The Autonomous Vulnerability Management Platform is designed to first engage DevSecOps teams by asking a series of questions about their application environments. That data is then used to map the IT environment, determine which policies should be enforced and identify which vulnerabilities represent the most severe potential threats.

The platform then shares that data with a set of AI agents that have been trained to perform specific tasks, including a Security Researcher, Security Governance Agent, Process Orchestrator, Remediation Agent and Collaborators that help remediate specific issues.

Collectively, these agents consolidate, normalize, and deduplicate millions of fragmented data points to reduce the overall noise level that legacy platforms typically generate.

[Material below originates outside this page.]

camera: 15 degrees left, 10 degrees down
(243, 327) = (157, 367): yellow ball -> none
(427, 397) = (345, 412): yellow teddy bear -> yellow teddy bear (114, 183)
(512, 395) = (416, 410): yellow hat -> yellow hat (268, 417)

Opus Security CEO Meny Har said that level of coordination is simply not possible today without using an AI platform to orchestrate the various tasks assigned to AI agents.

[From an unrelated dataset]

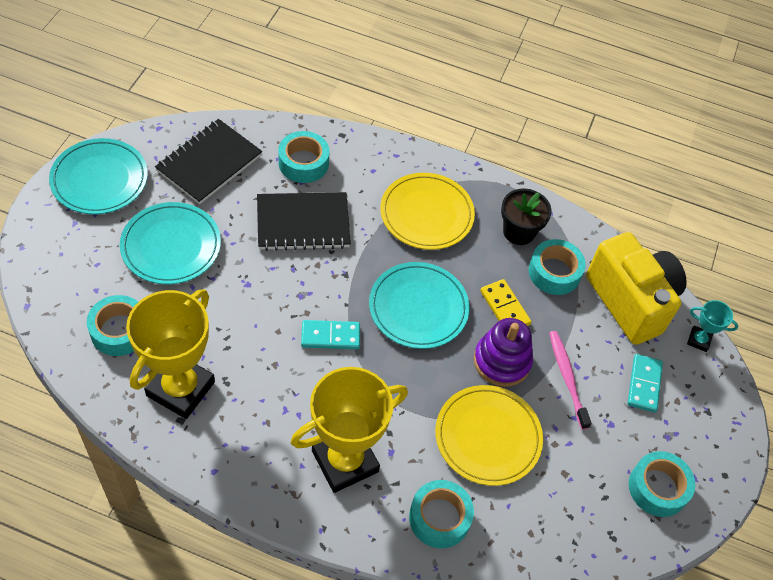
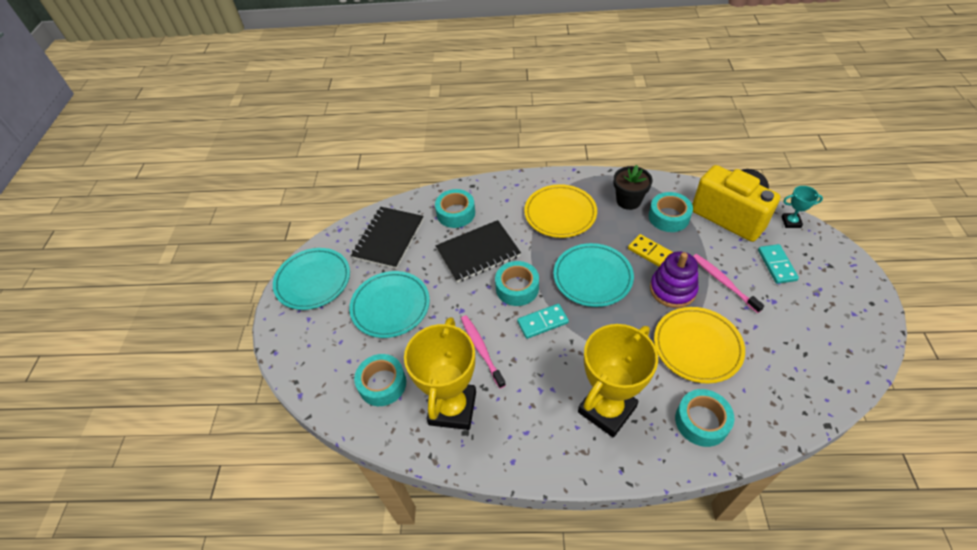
camera: 10 degrees left, 5 degrees down
(245, 338) = (481, 349): none -> pink toothbrush
(658, 488) = (835, 331): turquoise tape -> turquoise tape (517, 288)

That capability is crucial because DevSecOps teams today are overwhelmed by the number of known vulnerabilities that exist in millions of lines of code, he added. The only way to reliably discover those issues is to rely on AI agents that have been specifically trained to perform that task, said Har.

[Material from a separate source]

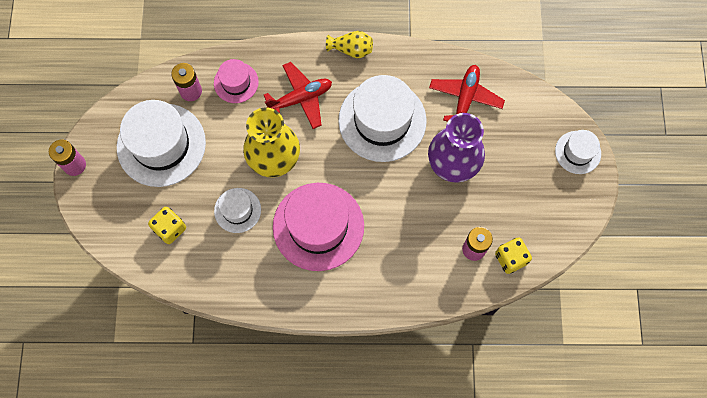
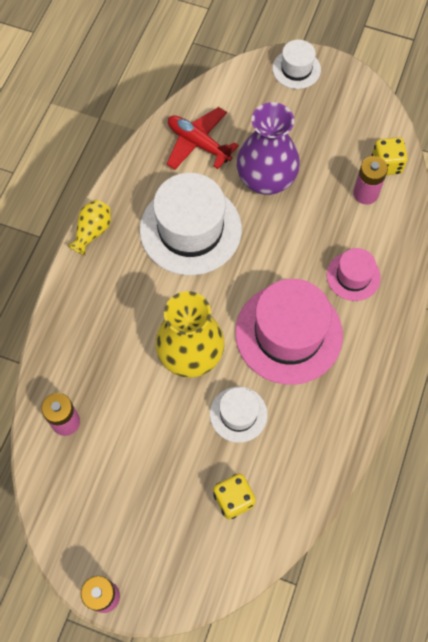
camera: 70 degrees left, 5 degrees down
(161, 145) = (121, 478): white hat -> none
(236, 82) = (77, 366): pink hat -> pink hat (353, 276)
(300, 99) = (129, 303): red plane -> none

As most DevSecOps teams know all too well, application security incidents are often traced back to known vulnerabilities that for one reason or another were never addressed. The main culprit is that there is usually not enough time to develop, test and apply a patch before a vulnerability is exploited. The Autonomous Vulnerability Management Platform is designed to reduce the overall time and effort required to identify those issues in a way that enables DevSecOps teams to make better use of their limited resources, said Har.

Longer term, Opus Security is also working toward adding an ability to automatically apply patches that have been vetted by DevSecOps teams to remediate vulnerabilities, he added.

While a lot of progress has been made in terms of adopting best DevSecOps practices, it’s clear there is still much work to be done. A significant part of the challenge, however, is that existing tools were not designed to analyze code bases that, in the age of artificial intelligence (AI), will continue to exponentially increase in size. In fact, the amount of vulnerable code generated by AI models trained using flawed code might significantly increase. The only way to secure that amount of code is to rely more on AI tools to fix the code now being created by both machines and humans.

It’s not clear to what degree application security might get worse before it eventually gets better. In theory, AI tools will eventually enable developers to write more secure code at the time they are building applications. However, in the short term DevSecOps teams will continue to have their hands full, at a time when there might soon be more software developed in the next few years than there was in all of the past decade.